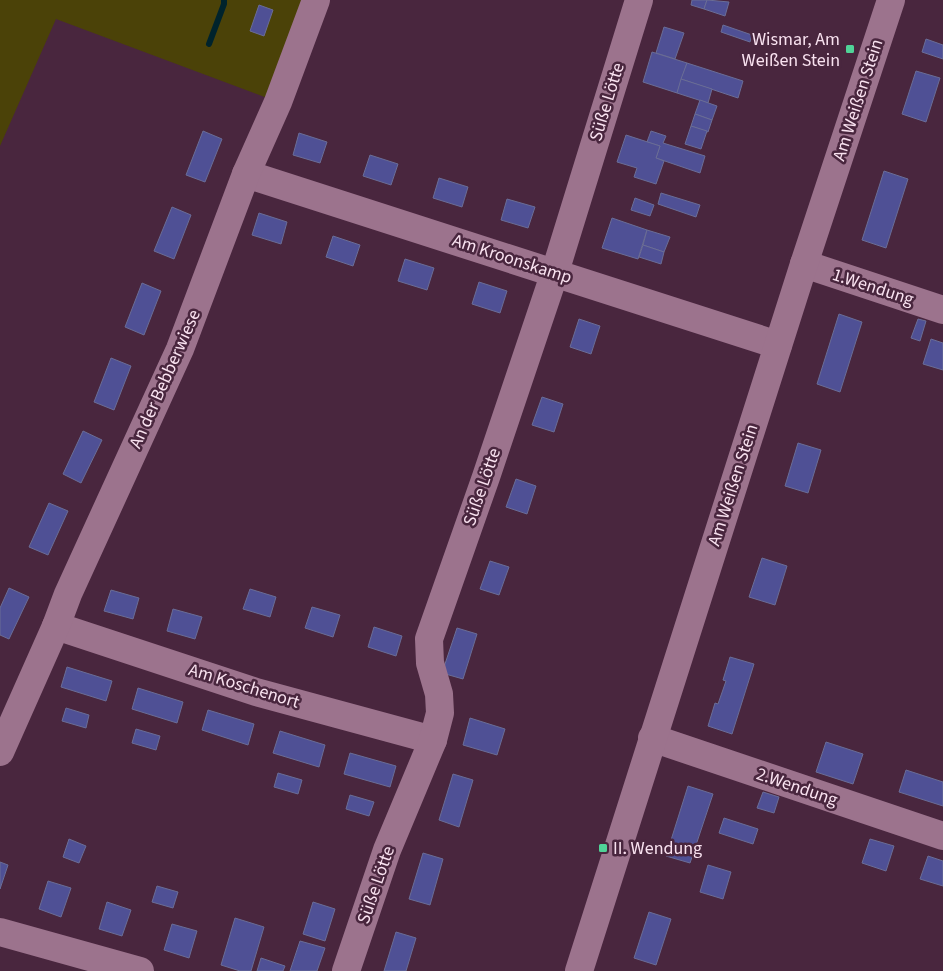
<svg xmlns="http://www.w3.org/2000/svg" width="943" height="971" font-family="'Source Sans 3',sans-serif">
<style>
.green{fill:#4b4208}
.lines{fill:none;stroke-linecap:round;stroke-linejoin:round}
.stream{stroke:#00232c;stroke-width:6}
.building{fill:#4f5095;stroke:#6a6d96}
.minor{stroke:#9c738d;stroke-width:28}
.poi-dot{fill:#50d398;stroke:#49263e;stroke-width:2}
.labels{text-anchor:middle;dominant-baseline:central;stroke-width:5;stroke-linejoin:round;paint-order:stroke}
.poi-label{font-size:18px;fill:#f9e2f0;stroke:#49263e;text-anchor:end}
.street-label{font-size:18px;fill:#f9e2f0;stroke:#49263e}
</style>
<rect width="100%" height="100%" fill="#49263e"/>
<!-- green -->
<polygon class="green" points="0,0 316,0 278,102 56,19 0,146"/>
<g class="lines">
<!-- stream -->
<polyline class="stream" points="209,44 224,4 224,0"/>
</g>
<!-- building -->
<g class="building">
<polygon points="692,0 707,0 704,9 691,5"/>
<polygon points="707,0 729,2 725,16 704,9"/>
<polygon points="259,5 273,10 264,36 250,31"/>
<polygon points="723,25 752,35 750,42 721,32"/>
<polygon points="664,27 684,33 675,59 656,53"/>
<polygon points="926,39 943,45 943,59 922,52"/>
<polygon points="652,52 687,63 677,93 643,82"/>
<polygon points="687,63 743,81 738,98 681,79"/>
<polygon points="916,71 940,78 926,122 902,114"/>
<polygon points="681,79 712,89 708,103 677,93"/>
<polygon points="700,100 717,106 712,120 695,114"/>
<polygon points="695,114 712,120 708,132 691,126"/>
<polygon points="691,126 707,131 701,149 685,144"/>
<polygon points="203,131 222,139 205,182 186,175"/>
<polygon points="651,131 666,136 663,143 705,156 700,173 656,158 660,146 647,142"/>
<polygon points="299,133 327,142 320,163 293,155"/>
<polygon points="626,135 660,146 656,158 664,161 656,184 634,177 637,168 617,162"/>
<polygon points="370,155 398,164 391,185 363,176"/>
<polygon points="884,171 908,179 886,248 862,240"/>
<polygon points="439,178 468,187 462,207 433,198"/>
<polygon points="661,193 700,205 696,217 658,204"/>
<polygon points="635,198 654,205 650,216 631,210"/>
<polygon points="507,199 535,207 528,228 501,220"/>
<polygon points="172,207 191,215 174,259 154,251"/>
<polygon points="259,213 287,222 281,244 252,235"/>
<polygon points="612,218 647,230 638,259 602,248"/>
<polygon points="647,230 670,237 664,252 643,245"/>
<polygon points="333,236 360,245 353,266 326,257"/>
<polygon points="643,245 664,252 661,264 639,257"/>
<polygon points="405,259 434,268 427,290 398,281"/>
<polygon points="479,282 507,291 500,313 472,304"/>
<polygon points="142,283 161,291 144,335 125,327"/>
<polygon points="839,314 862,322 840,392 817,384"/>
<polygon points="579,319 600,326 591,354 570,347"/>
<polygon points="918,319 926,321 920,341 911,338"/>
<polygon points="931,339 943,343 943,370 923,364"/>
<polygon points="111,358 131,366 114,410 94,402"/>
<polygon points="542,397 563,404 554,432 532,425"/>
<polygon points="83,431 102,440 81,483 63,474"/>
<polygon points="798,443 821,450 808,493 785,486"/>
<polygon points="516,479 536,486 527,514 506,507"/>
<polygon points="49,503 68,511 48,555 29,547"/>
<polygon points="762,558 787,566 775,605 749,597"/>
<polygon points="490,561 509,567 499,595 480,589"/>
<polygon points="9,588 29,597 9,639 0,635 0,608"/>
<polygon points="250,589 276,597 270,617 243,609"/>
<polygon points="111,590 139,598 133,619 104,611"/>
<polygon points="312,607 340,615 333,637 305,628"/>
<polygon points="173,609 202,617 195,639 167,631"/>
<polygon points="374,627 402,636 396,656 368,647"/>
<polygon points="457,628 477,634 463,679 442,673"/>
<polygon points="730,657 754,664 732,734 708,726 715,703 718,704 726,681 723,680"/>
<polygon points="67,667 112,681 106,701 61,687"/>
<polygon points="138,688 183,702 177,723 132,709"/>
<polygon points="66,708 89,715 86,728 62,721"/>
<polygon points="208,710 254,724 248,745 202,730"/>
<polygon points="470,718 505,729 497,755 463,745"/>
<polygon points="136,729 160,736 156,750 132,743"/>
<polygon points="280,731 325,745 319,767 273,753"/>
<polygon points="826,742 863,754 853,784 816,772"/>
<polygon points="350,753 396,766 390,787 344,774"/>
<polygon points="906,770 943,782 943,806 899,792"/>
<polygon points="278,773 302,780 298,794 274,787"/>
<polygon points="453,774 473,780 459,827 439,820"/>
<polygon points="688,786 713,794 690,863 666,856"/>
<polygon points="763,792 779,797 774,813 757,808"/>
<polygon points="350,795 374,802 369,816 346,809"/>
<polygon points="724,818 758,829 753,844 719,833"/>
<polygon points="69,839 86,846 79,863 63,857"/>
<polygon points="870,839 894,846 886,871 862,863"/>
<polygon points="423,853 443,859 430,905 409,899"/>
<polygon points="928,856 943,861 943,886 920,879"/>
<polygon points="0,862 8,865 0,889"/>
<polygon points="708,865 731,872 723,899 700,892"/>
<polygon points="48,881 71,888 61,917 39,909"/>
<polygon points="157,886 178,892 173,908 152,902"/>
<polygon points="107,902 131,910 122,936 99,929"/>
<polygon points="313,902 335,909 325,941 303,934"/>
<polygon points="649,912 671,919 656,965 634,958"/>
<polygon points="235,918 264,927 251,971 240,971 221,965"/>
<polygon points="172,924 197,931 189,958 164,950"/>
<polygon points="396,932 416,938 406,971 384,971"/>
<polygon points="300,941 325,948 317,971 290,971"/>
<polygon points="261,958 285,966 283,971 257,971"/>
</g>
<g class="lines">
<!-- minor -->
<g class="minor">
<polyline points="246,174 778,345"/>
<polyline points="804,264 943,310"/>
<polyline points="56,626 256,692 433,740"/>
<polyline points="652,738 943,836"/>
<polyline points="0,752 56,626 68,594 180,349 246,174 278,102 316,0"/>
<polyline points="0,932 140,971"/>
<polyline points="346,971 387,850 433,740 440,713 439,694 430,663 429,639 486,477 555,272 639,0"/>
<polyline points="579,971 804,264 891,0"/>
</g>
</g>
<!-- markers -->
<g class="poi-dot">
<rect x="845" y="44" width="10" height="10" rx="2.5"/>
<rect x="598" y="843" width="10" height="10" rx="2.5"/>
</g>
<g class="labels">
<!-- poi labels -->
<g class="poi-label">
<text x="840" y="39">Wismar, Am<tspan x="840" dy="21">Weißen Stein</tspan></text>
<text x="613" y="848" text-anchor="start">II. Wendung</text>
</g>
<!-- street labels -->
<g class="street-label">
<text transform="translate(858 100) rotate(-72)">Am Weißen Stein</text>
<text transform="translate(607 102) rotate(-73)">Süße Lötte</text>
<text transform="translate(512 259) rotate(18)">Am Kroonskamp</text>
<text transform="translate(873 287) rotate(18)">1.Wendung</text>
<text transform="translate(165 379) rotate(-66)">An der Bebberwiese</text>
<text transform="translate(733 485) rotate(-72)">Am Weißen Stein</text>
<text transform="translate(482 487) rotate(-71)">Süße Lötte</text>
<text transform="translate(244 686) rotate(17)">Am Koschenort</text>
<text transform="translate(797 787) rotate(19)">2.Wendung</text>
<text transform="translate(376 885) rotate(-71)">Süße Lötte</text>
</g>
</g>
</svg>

•••

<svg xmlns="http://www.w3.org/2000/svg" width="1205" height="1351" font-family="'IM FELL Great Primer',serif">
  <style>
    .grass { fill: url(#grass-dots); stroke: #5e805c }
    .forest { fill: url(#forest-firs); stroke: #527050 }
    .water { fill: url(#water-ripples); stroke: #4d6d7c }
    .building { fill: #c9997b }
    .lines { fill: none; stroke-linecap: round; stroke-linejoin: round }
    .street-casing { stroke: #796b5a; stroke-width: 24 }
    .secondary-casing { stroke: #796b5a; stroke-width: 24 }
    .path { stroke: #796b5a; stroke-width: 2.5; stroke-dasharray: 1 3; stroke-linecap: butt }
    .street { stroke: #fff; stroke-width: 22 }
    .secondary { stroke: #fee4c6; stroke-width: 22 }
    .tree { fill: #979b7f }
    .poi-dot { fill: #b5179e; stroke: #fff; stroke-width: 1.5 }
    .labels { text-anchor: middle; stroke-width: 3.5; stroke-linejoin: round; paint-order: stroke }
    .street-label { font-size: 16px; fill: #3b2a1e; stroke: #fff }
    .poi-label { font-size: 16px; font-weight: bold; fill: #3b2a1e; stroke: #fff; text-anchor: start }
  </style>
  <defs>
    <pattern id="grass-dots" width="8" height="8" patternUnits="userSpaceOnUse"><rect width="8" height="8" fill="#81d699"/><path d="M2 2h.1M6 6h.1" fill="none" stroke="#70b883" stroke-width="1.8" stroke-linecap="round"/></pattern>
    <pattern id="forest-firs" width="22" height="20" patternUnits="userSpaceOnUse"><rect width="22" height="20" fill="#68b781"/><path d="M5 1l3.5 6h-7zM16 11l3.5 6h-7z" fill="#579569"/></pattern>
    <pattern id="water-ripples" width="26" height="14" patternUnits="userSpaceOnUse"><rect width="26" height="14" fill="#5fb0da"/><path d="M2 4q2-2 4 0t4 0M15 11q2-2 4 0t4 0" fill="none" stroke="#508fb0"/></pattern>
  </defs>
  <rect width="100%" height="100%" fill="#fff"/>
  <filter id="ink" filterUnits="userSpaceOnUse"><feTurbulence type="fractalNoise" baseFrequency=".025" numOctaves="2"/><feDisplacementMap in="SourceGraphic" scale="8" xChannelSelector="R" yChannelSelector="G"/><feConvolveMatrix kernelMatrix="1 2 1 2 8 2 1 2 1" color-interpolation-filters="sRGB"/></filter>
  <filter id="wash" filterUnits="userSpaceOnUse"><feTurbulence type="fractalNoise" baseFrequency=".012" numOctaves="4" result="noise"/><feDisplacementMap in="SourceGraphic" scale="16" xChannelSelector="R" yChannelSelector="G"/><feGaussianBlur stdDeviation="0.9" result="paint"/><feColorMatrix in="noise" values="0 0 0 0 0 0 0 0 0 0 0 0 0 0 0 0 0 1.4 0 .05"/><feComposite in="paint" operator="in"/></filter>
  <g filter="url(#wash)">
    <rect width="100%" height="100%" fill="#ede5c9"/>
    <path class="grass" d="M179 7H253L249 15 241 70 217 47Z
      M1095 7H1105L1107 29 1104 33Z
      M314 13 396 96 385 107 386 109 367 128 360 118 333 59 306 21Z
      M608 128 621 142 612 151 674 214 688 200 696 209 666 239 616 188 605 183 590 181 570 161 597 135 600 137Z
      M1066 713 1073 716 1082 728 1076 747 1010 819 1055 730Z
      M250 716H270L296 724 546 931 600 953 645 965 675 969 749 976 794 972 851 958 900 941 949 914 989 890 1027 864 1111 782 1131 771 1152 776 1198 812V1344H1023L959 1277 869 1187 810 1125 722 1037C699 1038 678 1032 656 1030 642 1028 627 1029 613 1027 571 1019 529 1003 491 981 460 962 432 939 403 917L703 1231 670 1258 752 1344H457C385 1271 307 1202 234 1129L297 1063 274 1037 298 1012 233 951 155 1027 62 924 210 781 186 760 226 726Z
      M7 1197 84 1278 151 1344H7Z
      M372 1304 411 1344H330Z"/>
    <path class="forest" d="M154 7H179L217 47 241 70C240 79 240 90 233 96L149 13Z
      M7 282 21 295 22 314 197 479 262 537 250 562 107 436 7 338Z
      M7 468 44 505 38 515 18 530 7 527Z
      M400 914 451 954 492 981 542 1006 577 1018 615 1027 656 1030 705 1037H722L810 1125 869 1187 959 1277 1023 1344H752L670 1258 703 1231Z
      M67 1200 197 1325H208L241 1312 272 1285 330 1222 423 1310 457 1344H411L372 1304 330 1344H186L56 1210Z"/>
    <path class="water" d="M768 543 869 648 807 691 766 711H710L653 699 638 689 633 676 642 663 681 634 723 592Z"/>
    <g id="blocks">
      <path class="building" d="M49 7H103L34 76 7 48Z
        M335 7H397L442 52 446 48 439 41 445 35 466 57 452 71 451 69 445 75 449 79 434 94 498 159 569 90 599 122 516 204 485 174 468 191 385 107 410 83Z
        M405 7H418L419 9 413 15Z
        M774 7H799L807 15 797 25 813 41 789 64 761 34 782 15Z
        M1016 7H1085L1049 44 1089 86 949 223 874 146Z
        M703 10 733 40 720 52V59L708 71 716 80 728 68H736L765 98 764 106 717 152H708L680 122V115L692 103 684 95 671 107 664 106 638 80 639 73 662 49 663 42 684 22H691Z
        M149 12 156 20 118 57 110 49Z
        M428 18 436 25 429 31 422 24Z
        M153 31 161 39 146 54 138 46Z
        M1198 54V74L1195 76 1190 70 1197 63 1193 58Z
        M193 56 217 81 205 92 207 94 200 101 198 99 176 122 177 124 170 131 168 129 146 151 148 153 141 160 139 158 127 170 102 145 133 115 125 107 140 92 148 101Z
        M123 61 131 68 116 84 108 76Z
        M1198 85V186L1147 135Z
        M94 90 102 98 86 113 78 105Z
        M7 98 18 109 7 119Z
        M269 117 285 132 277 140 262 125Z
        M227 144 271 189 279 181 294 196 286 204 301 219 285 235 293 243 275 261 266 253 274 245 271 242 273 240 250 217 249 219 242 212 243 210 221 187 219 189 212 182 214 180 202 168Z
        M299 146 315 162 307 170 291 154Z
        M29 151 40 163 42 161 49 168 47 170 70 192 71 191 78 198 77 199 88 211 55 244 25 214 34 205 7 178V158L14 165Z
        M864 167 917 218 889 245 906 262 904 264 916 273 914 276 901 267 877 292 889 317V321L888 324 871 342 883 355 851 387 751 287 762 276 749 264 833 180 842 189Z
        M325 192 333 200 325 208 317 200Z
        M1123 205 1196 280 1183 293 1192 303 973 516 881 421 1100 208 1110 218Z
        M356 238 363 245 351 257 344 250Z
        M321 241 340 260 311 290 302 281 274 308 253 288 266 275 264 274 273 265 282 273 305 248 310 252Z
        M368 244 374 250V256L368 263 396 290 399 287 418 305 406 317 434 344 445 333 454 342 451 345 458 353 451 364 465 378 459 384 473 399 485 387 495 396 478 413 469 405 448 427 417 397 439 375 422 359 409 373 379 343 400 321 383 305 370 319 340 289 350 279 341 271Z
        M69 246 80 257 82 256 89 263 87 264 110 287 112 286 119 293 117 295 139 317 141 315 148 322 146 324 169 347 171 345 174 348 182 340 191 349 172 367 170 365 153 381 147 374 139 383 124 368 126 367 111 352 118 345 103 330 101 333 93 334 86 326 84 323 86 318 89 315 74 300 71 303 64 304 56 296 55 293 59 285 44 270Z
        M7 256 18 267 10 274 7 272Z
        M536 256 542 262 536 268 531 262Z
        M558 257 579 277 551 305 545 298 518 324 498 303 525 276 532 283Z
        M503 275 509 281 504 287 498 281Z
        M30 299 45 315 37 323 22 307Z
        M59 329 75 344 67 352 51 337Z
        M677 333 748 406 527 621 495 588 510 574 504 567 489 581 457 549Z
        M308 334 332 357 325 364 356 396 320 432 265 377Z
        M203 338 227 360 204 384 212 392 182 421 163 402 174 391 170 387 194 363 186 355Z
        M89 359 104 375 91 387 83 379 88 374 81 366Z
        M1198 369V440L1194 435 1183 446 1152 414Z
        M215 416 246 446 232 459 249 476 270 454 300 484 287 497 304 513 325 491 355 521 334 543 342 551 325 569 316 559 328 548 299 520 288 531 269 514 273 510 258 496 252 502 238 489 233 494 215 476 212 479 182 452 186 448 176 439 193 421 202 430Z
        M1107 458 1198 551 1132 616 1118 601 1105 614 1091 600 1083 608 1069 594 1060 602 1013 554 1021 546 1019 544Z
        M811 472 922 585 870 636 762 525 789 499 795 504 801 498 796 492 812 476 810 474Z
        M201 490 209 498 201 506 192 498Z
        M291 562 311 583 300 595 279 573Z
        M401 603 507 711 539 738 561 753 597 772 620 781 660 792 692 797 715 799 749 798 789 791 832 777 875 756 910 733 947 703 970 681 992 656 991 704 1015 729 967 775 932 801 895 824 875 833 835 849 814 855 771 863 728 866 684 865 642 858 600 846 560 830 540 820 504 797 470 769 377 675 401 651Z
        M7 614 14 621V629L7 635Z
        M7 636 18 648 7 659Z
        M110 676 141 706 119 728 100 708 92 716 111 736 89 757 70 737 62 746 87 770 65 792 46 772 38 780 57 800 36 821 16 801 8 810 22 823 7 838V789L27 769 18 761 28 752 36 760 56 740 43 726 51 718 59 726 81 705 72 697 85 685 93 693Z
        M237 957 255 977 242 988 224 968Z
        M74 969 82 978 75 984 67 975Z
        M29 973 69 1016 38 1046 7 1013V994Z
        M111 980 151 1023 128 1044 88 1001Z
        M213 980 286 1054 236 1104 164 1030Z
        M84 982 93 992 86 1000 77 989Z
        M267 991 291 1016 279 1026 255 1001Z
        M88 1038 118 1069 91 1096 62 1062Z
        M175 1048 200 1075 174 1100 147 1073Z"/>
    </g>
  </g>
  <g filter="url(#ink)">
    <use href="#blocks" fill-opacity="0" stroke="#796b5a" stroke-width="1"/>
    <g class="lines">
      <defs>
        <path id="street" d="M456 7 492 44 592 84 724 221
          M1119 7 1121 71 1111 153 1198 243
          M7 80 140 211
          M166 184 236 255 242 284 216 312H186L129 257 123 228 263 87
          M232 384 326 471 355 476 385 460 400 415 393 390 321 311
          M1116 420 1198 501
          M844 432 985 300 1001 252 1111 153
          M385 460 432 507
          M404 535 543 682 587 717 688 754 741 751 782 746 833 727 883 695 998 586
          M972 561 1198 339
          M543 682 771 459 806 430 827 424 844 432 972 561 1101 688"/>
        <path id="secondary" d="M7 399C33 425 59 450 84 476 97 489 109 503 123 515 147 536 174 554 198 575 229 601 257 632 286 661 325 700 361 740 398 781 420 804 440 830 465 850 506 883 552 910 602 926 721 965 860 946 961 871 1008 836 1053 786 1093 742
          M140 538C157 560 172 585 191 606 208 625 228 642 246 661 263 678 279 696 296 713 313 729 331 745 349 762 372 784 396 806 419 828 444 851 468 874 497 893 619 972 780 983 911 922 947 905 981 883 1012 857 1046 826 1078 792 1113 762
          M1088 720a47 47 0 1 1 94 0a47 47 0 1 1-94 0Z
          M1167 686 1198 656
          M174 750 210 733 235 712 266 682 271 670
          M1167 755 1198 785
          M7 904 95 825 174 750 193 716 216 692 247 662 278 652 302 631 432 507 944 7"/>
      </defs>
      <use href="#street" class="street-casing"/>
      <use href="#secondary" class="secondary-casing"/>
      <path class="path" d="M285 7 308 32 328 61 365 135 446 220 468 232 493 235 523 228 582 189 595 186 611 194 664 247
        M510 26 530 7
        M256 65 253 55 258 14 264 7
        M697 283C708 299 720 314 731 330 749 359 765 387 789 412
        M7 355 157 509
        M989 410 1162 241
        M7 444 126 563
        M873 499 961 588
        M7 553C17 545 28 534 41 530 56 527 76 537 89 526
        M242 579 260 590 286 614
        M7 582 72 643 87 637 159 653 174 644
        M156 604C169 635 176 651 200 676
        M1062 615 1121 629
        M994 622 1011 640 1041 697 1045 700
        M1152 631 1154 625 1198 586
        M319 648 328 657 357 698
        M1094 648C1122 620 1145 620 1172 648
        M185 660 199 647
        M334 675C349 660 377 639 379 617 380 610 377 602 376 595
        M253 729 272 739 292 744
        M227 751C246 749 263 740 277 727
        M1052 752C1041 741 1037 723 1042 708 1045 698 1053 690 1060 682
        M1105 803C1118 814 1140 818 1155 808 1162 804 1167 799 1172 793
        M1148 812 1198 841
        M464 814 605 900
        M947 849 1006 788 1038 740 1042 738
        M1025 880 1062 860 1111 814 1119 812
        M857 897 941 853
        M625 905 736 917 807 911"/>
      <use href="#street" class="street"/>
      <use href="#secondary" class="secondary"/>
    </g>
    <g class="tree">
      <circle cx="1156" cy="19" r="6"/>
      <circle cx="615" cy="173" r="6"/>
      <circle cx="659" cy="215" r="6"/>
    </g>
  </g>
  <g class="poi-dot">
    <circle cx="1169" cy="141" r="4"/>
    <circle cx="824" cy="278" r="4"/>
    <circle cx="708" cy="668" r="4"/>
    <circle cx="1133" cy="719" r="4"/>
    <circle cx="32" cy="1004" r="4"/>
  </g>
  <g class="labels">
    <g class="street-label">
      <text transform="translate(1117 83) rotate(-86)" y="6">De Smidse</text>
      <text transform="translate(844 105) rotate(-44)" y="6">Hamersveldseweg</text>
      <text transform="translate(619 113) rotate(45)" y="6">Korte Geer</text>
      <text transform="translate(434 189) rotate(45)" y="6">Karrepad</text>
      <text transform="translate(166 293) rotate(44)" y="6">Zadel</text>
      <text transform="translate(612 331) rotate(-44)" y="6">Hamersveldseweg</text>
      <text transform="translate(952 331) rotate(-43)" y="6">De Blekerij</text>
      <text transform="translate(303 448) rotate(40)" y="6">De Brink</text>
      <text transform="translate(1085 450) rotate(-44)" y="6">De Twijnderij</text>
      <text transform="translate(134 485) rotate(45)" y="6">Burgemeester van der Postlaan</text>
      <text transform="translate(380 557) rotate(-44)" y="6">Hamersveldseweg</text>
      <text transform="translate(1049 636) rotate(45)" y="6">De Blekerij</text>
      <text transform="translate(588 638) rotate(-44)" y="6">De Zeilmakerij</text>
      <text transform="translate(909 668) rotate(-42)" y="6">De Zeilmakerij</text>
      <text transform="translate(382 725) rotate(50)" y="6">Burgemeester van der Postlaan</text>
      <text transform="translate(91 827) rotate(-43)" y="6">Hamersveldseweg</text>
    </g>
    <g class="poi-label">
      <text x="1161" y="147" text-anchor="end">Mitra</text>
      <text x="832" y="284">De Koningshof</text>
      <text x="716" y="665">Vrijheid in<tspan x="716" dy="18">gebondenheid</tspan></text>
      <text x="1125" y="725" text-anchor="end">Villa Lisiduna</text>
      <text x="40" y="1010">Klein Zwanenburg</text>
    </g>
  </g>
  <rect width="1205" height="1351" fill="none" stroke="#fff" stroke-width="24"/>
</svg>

•••

▶ _Your assignment_:
Look through the data above and return each line where the string "order" occurs.

▶ _Exercise result_:
.labels{text-anchor:middle;dominant-baseline:central;stroke-width:5;stroke-linejoin:round;paint-order:stroke}
    .labels { text-anchor: middle; stroke-width: 3.5; stroke-linejoin: round; paint-order: stroke }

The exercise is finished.